Plenário do TSE vai julgar consulta sobre cotas para candidaturas indígenas | Foto: Alejandro Zambrana/Secom/TSE

O Tribunal Superior Eleitoral (TSE) começa a decidir sobre a viabilidade de destinar um percentual de recursos financeiros e tempo de rádio e TV para candidaturas indígenas. A consulta apresentada pela deputada Célia Xakriabá (PSOL- MG) propõe cotas para incentivar a participação de representantes dos povos originários na política brasileira.

Atualmente, existem políticas de incentivo às candidaturas de mulheres e negros, porém, segundo a deputada, tais medidas não abrangem completamente os indígenas. A proposta em discussão visa estabelecer uma reserva de recursos financeiros e tempo de propaganda eleitoral na proporção das candidaturas apresentadas por esse segmento da população.

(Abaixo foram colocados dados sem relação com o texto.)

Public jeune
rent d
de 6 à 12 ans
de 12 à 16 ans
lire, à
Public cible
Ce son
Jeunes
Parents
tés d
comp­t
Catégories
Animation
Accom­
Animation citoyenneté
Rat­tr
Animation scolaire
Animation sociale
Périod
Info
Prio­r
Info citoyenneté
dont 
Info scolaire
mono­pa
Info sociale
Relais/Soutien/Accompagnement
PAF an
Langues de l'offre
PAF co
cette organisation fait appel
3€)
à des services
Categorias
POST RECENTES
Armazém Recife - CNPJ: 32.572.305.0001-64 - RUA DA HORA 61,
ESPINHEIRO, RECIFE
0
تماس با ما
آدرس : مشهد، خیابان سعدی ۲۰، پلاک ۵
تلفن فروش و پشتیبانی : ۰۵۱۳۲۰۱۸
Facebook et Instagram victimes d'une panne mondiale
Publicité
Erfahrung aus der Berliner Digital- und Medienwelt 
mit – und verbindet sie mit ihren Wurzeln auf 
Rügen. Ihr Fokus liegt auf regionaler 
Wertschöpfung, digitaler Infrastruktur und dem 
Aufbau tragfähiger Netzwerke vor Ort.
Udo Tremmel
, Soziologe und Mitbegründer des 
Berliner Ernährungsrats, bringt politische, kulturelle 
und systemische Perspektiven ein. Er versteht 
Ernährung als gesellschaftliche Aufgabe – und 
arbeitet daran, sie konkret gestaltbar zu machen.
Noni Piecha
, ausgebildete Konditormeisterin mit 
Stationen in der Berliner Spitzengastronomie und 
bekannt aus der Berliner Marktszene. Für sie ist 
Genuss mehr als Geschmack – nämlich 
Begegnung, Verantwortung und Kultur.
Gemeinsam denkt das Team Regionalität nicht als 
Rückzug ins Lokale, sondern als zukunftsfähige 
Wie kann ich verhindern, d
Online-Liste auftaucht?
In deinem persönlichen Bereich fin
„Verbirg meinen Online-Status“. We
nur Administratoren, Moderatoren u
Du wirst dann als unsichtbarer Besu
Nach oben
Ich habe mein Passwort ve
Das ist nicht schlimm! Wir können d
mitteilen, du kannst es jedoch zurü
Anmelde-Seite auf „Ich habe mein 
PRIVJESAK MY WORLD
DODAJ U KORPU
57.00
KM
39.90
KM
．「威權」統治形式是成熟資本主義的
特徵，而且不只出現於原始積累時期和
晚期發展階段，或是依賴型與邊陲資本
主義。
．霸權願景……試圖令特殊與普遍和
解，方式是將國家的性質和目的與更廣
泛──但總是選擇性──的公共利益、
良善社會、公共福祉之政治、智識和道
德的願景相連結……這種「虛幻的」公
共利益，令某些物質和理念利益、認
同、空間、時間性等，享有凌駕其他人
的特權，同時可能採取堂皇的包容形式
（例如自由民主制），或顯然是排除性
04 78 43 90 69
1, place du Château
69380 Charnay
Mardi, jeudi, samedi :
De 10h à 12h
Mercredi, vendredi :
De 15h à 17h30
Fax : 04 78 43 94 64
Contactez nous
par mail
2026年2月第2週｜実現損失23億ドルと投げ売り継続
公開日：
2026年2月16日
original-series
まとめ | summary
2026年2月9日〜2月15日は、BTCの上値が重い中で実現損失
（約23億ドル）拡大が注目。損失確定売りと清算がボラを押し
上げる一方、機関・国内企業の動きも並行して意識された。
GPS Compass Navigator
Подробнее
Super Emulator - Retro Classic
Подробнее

As consultas ao TSE têm um peso significativo, pois as respostas fornecidas pelos ministros podem estabelecer precedentes vinculantes, ou seja, devem ser seguidos pela Justiça Eleitoral.

No pedido apresentado à Corte Eleitoral, a deputada destacou a baixa representatividade dos povos indígenas nos espaços de decisão política e a necessidade de medidas para enfrentar essa questão. Apesar do aumento no número de candidaturas indígenas nas últimas eleições, a presença efetiva desses grupos na política ainda é insuficiente.

De acordo com dados do TSE, houve um crescimento no número de candidaturas indígenas desde 2014, quando começaram a ser registradas informações de cor e raça. Nas eleições municipais de 2020, foram registradas 1.721 candidaturas autodeclaradas indígenas, representando um aumento de 11% em relação a 2016.

O relator do pedido, ministro Nunes Marques, já promoveu uma audiência pública no ano passado para ouvir a sociedade civil sobre o tema. Agora, cabe aos ministros do TSE avaliar a viabilidade de estender a reserva aos indígenas e, caso seja aprovada, decidir se a medida será aplicada já nas eleições municipais deste ano, quando os brasileiros elegerão novos prefeitos e vereadores.